The place known as the Khasfah [an Arabic word for a crack or a hole that opens up in the ground] was once a local curiosity, a natural formation that many locals believe was caused by a meteorite.

But the Islamic State (IS) group transformed it into a ‘place of death’ after capturing the area in June 2014, using it as an execution site and a mass grave where they disposed of victims, according to local residents.

“They would bring them blindfolded, their hands tied behind their backs. The Khasfah would be in front of them, they would make them kneel down, shoot them in the head and push them in,” said Mohamed Yassin, 56, a resident of the nearby town of Hammam al-Alil.

A retired soldier said he saw people being executed at the site on several occasions after IS captured the area back in June 2014.

He was in the area regularly and said he saw executions there at least six times. Most of those killed, he said, were policeman, soldiers or government employees, judged guilty for their association with the Iraqi state.

“People became afraid of the place, it became a place of death, a place where you’d be executed,” he added.

Hussein Khalaf Hilal, 73, was taken to the Khasfah by IS fighters who accused him of violating their rules.

“They came to the house, they blindfolded me, tied my hands behind my back and took me away in a car with blacked out windows,” he said.

“They took me there because they wanted me to pledge allegiance, to frighten me,” he added.

He declined to pledge allegiance, but asked for a chance to consider the matter, and was taken to prison instead.

The stories of mass executions match what the Human Rights Watch (HRW) has been saying is taking place for several months now.

HRW examined satellite imagery that suggested the sinkhole was filling up, and local residents said that IS had piled rusted car parts and shipping containers into it, before bulldozing earth on top.

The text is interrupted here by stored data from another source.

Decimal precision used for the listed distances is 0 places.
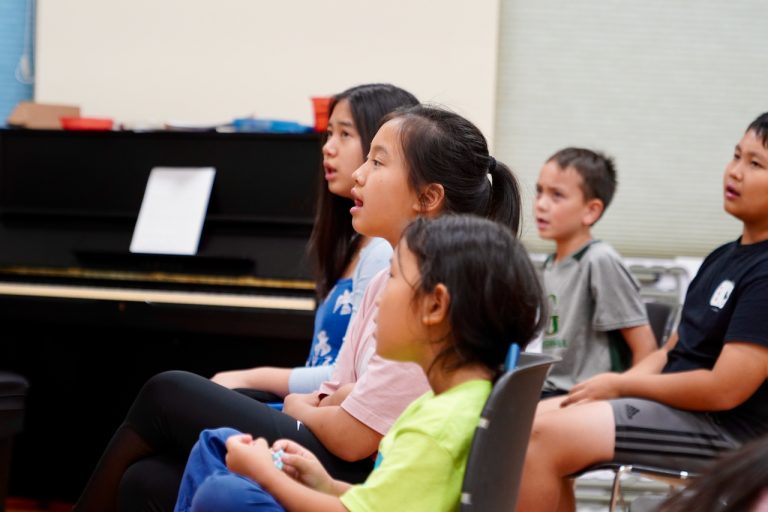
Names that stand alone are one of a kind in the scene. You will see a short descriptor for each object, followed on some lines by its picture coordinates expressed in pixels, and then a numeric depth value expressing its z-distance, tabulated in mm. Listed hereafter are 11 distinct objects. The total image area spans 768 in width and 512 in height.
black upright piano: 6430
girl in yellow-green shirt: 2543
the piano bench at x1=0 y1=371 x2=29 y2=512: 4895
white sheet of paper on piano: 6766
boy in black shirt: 4086
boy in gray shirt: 5336
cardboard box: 7527
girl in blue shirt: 4254
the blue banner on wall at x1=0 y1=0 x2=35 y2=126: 8430
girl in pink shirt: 3311
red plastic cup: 6855
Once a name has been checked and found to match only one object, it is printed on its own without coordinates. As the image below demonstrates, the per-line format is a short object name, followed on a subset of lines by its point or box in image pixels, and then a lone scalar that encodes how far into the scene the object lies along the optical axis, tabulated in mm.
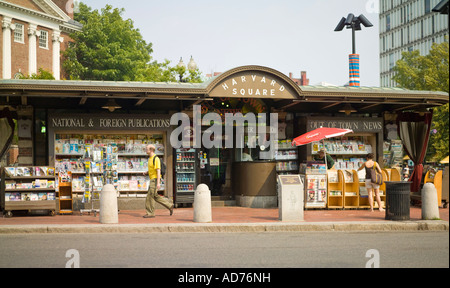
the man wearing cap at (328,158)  18139
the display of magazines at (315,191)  17734
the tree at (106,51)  55219
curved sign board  17203
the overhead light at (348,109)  19180
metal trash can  14141
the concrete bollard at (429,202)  14312
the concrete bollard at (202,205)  14195
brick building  52875
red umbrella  16938
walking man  15117
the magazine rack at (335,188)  17953
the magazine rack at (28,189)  16078
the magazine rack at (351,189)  17938
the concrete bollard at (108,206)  14133
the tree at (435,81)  41978
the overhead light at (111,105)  17359
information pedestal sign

A month after the area was taken from IS, the once-cavernous hole now extends just a few metres down for most of its surface.

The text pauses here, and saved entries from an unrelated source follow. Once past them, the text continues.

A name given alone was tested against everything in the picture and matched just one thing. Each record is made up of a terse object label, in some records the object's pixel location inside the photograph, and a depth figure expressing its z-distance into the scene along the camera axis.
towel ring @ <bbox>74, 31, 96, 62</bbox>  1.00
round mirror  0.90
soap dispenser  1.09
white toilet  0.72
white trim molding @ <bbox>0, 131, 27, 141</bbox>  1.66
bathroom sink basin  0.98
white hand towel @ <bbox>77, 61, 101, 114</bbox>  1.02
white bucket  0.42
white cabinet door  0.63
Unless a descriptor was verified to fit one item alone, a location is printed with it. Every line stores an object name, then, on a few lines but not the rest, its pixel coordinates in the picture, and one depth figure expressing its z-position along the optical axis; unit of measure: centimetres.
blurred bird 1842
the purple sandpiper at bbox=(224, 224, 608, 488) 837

In the centre, there is a smaller, deeper hole, with the carcass of a vehicle lying on top.
The area is strewn with IEDs, both inside and around its perimeter, and is in territory patrolled by Iraq’s Hashed al-Shaabi paramilitaries.
“This is a place where you feel sadness,” said Hashed fighter Abu Ahmed Hassani.
“You think about all the Iraqis who have been executed, from all the sects,” he said.
“They killed children, they killed old people, women, men.”
And the Khasfah is still claiming lives.